- **ABOUT THIS TASK**:
Rewrite the records from the line with "e15 Premium" up to and including the line with "três grandes pontos de vacinação" as a JSON list of strings, one string per line, with blank lines and the pictures left out.

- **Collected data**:

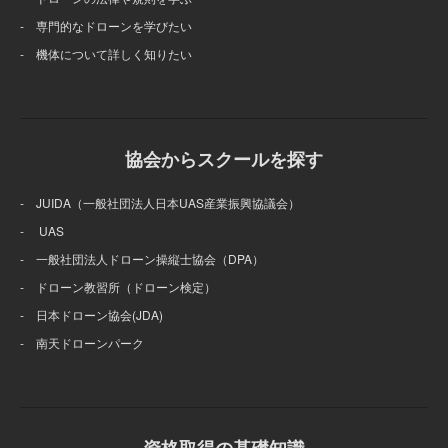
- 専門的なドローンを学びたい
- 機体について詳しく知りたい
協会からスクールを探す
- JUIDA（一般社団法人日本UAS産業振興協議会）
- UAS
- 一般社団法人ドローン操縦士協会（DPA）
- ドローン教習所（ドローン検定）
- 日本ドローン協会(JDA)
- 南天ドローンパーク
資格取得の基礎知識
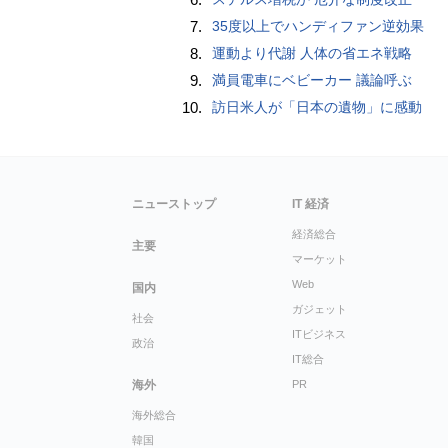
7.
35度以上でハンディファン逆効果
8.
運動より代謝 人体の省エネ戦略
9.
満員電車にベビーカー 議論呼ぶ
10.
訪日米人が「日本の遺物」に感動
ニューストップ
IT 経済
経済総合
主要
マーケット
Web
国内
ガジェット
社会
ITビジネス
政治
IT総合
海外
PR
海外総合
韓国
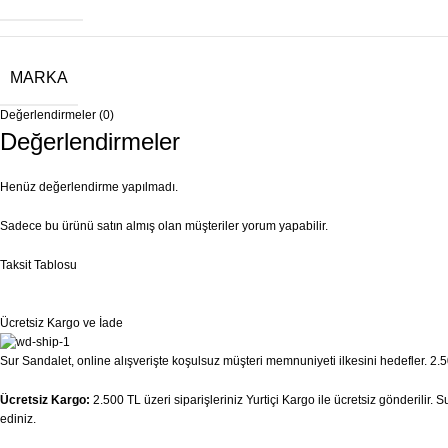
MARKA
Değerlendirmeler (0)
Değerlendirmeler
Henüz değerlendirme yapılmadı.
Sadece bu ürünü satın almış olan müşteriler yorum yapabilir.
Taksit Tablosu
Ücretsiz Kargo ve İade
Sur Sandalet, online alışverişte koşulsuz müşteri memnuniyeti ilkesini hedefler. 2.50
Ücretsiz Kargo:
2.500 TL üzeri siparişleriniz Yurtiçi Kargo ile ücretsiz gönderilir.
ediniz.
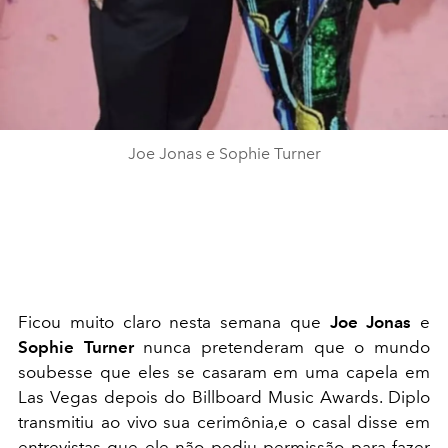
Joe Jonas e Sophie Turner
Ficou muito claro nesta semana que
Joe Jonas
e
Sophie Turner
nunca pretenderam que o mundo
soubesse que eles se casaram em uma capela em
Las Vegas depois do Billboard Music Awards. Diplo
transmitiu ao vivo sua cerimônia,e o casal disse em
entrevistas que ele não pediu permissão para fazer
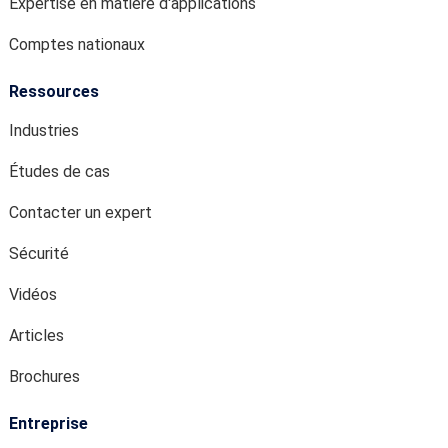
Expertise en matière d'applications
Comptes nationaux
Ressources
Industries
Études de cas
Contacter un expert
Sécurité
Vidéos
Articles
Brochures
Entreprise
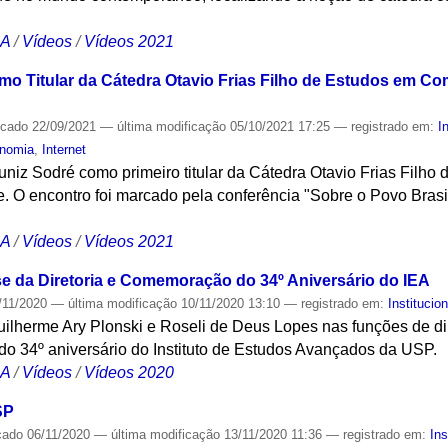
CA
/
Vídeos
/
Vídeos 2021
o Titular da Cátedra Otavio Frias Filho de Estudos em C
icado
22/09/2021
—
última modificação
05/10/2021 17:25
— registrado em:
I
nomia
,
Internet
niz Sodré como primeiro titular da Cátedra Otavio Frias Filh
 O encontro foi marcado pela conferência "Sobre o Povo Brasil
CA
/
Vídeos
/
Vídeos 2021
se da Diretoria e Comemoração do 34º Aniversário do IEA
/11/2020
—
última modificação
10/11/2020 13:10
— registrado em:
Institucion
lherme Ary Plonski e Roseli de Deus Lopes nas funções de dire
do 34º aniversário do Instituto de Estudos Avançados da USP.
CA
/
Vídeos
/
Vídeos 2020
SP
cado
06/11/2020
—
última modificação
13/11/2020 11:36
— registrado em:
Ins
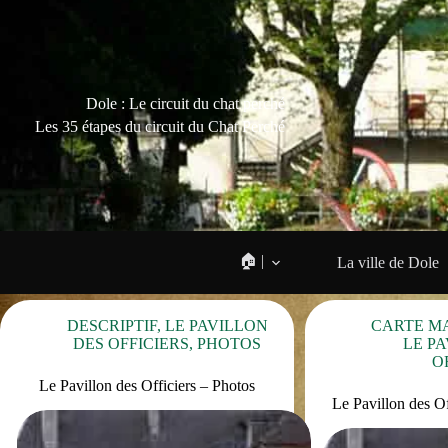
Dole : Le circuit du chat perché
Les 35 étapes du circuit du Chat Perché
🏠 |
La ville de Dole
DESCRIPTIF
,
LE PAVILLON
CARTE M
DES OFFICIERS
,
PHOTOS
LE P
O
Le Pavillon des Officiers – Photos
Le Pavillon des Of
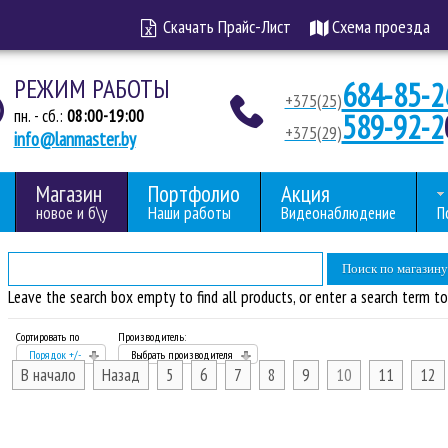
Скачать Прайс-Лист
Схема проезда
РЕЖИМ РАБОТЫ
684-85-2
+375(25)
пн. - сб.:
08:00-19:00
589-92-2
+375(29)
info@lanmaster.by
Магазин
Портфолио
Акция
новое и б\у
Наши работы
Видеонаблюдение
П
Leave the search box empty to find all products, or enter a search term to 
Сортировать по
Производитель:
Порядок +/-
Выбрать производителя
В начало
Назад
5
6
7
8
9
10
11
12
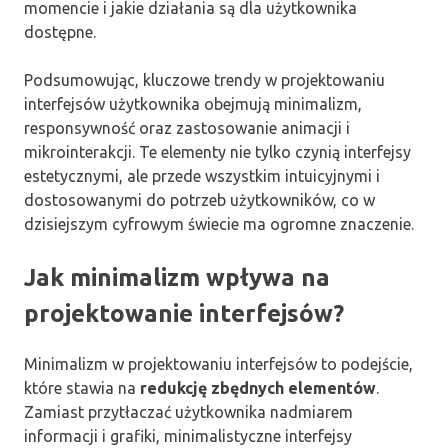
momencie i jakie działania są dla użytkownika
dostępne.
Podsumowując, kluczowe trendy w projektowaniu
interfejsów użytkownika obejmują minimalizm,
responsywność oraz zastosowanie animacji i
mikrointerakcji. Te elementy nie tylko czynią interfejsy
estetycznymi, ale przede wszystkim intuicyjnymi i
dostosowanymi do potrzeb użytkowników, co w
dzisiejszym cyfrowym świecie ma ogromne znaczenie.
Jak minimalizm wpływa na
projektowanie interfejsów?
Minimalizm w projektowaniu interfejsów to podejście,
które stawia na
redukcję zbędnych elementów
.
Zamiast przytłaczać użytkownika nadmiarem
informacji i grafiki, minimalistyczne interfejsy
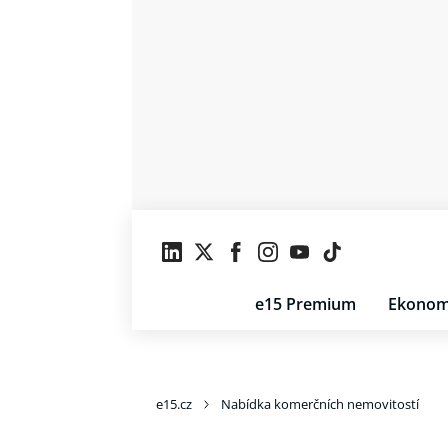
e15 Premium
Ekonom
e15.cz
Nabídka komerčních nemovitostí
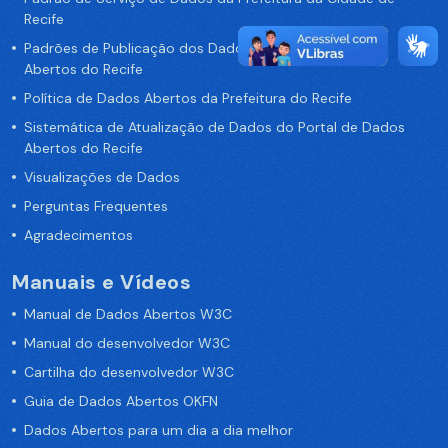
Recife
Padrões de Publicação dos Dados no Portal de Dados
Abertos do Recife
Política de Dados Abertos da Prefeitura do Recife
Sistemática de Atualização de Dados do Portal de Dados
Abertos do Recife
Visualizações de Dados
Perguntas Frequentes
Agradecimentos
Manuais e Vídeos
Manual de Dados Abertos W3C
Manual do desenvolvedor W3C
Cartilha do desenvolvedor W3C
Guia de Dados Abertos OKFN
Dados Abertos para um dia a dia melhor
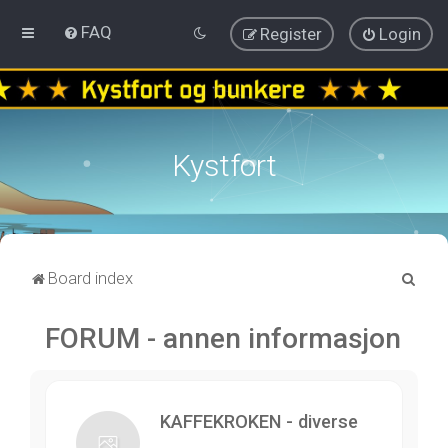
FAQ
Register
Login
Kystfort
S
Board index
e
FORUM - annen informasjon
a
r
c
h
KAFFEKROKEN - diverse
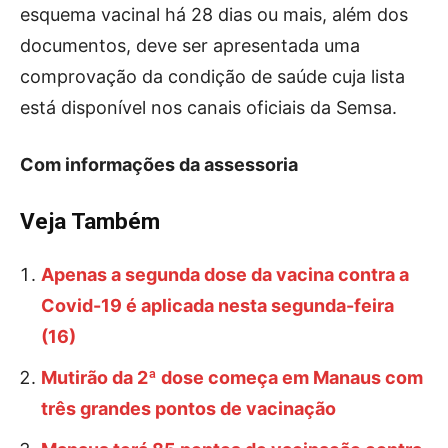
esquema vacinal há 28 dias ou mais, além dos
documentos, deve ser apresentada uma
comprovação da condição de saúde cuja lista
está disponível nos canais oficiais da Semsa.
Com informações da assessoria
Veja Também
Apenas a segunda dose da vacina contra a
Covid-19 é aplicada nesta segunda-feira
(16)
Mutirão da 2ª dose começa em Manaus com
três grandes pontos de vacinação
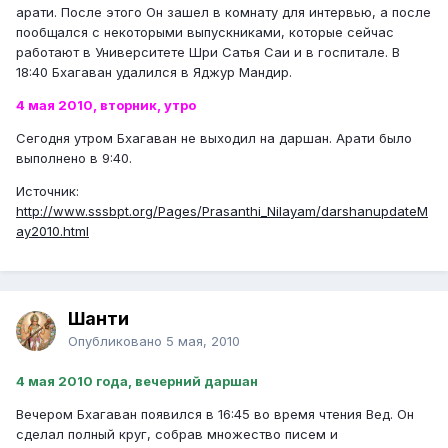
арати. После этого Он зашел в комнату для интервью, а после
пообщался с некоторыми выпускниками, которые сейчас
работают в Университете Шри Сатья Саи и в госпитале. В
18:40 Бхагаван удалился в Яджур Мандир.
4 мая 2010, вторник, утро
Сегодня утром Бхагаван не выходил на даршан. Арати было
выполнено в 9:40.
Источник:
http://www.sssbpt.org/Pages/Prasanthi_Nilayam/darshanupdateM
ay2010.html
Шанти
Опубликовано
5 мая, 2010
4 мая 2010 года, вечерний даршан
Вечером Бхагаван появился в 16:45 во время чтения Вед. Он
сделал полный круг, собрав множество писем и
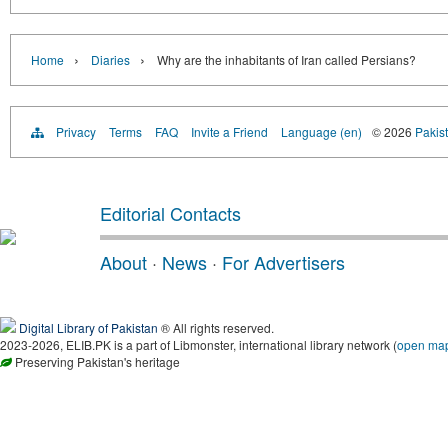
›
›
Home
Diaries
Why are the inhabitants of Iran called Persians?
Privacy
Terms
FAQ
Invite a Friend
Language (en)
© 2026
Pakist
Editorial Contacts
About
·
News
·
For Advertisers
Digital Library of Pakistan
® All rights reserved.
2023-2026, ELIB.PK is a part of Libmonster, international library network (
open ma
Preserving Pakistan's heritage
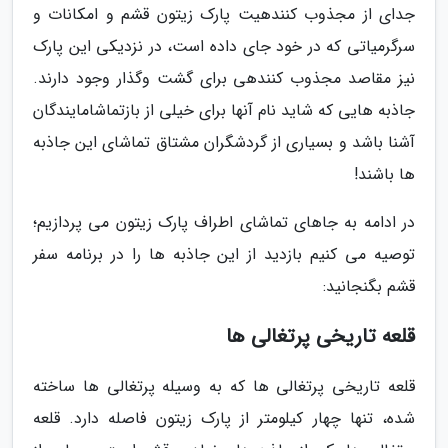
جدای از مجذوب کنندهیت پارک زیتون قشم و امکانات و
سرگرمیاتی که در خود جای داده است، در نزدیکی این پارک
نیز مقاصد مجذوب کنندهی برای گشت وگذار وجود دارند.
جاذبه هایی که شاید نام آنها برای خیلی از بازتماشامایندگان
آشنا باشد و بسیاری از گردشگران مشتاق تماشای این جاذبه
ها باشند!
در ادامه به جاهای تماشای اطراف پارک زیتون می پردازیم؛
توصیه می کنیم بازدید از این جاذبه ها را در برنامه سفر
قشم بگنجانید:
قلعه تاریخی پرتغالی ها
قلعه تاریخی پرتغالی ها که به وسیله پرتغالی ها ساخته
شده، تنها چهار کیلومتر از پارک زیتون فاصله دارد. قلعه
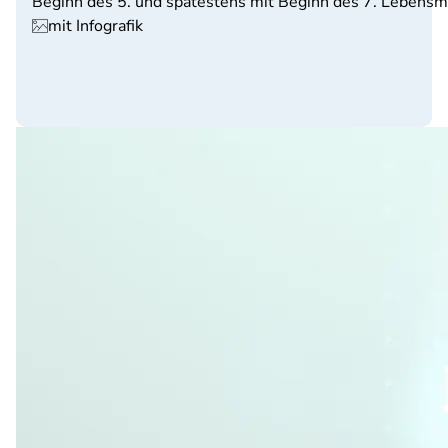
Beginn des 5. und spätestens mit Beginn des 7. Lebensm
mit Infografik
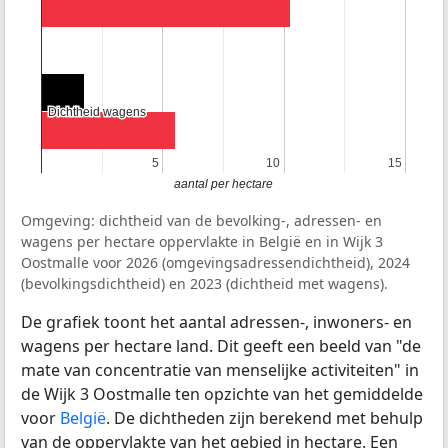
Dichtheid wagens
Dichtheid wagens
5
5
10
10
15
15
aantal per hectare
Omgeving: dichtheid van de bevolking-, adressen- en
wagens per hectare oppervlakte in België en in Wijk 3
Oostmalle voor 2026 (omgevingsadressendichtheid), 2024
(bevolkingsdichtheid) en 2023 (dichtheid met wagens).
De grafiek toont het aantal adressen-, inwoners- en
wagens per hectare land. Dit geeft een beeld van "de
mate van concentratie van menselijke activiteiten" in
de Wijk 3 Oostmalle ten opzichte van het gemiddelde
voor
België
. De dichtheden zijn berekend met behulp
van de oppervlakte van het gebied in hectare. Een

- **EXERCISE ANSWER**:
[
  "e15 Premium",
  "Ekonom",
  "e15.cz",
  "Nabídka komerčních nemovitostí",
  "Recife",
  "Padrões de Publicação dos Dados no Portal de Dados",
  "Abertos do Recife",
  "Política de Dados Abertos da Prefeitura do Recife",
  "Sistemática de Atualização de Dados do Portal de Dados",
  "Abertos do Recife",
  "Visualizações de Dados",
  "Perguntas Frequentes",
  "Agradecimentos",
  "Manuais e Vídeos",
  "Manual de Dados Abertos W3C",
  "Manual do desenvolvedor W3C",
  "Cartilha do desenvolvedor W3C",
  "Guia de Dados Abertos OKFN",
  "Dados Abertos para um dia a dia melhor",
  "FAQ",
  "Register",
  "Login",
  "Kystfort",
  "S",
  "Board index",
  "e",
  "FORUM - annen informasjon",
  "a",
  "r",
  "c",
  "h",
  "KAFFEKROKEN - diverse",
  "esquema vacinal há 28 dias ou mais, além dos",
  "documentos, deve ser apresentada uma",
  "comprovação da condição de saúde cuja lista",
  "está disponível nos canais oficiais da Semsa.",
  "Com informações da assessoria",
  "Veja Também",
  "Apenas a segunda dose da vacina contra a",
  "Covid-19 é aplicada nesta segunda-feira",
  "(16)",
  "Mutirão da 2ª dose começa em Manaus com",
  "três grandes pontos de vacinação"
]